Parece un tema sencillo, pero no lo es tal. Tanto no lo es, que mantiene en expectativa a jueces, militares, policías y periodistas, indistintamente al menos en dos países: Ecuador y Colombia.

Si acogemos sin cuestionamientos la versión oficial ecuatoriana sobre la pérdida de armas y municiones en los rastrillos militares nacionales tendremos que acoger la conclusión de que se trata de hechos aislados, surgidos por la falta efectiva de control a militares de todo rango que deberán ser sancionados con el pago de tres veces el arma de dotación que aparentemente perdieron.

Pero, repito, no es tan sencillo. Sobre todo para el vecino país del norte, principal preocupado por este tipo de tráfico, porque generalmente surte de armamento a las fuerzas irregulares como las Fuerzas Armadas Revolucionarias de Colombia, las FARC, la guerrilla más antigua y mejor equipada del mundo, según la versión militar colombiana, por su actual contacto con el narcotráfico.
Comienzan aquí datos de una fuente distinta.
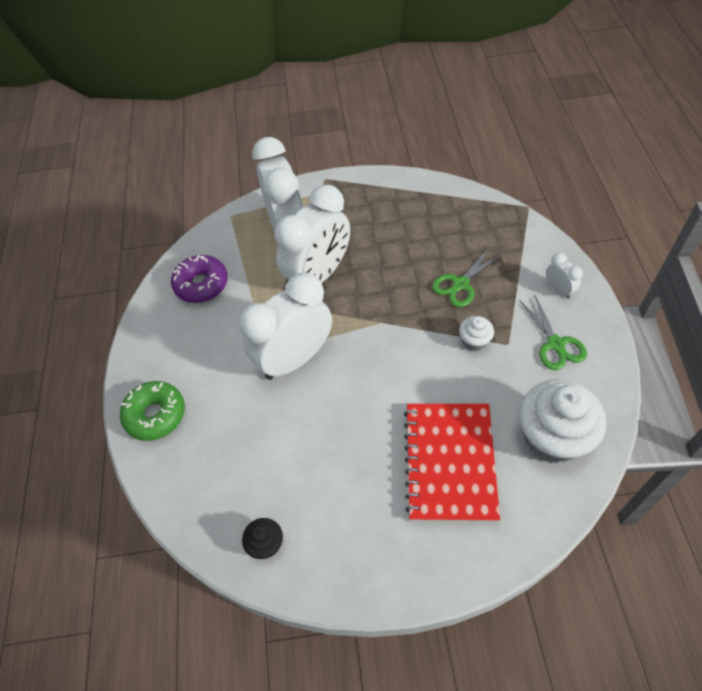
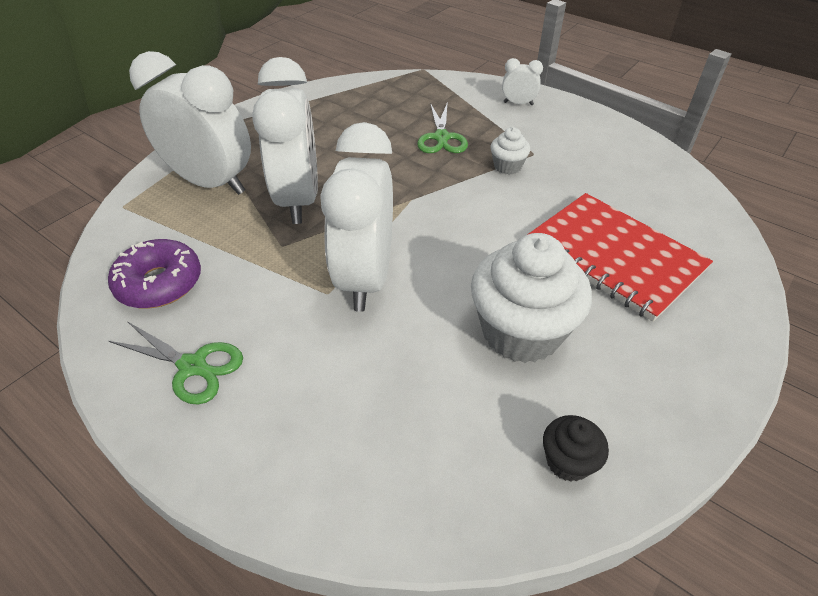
camera: 50 degrees left, 10 degrees down
(155, 415) = (259, 450): green donut -> none
(552, 437) = (651, 189): white cupcake -> white cupcake (521, 332)
(555, 344) = (565, 135): green scissors -> green scissors (192, 366)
No debe ser tan sencillo tampoco para la sociedad ecuatoriana. Porque el armamento que reciben los militares en dotación les ha sido entregado para defender el territorio de amenazas externas. No para entregarla al mejor postor.
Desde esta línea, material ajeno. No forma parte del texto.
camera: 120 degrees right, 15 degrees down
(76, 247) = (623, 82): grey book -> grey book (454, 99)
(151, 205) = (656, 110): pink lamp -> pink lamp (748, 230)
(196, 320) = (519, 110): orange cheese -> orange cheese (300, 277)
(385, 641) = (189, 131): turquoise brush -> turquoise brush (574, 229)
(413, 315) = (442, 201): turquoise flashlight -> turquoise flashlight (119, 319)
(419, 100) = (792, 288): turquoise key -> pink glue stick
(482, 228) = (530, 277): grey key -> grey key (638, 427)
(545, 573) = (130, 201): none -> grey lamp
Menos sencillo aún, cuando ya hay detenidos y retenidos en este caso y la propia inteligencia militar tiene indicios ciertos de quiénes participaron, por acción u omisión, en  la sustracción del armamento y las municiones.

Incluso, está tras las rejas un militar que, según las fuentes oficiales, habría estado dando coordenadas y demás rasgos de los operativos de control antiguerrilla, para evitar roces en esa amplia frontera binacional, que alcanza aproximadamente los 600 kilómetros. Y luego nos mostraban por televisión las tomas de los exitosos operativos por sitios donde “habían estado los guerrilleros” pero de los cuales habían sido “ya desalojados”.

Parece un tema fácil de resolver, al menos según las versiones del alto mando, pero nada más alejado de la verdad. Porque hay un argumento oficial que tiene mucha lógica y es aquel que señala que se trata de seres humanos, que fallan y ceden ante tentaciones. Y basta con mirar cuáles son las condiciones en que esos soldados a cargo de la frontera cumplen su trabajo, para saber cuán afectada podría estar su humanidad: con sueldos de aproximadamente 200 dólares mensuales, grandes jornadas de guardia y el agreste paisaje selvático alrededor. Y con los cultores de una de las actividades ilegales más productivas del mundo, el narcotráfico, hablándoles permanentemente al oído o mostrándoles la otra cara de la medalla: el dinero y el placer.

Aquí vuelvo a recordar a ese jovencito soldado ecuatoriano que nos detuvo, a mí y a un grupo de periodistas extranjeros, hace pocos años, cuando volvíamos del fronterizo puente sobre el río San Miguel, en Sucumbíos. Nos pidió bajar del campero en que viajábamos y nos preguntó, a quemarropa, si veníamos “cargados” (entiéndase, cargados de droga). Al responderle que no y mostrarle que lo que había en el carro eran equipos periodísticos, rió y nos explicó, en un minuto, dónde conseguir el insano cargamento, si queríamos, y cómo pasarlo por los controles, sin problemas. Su juventud y la normalidad con la que hablaba lo delataron: vivía en el mundo virtual de la droga, el dinero y los controles ficticios, que afectan preocupantemente muchos tramos de la frontera con Colombia.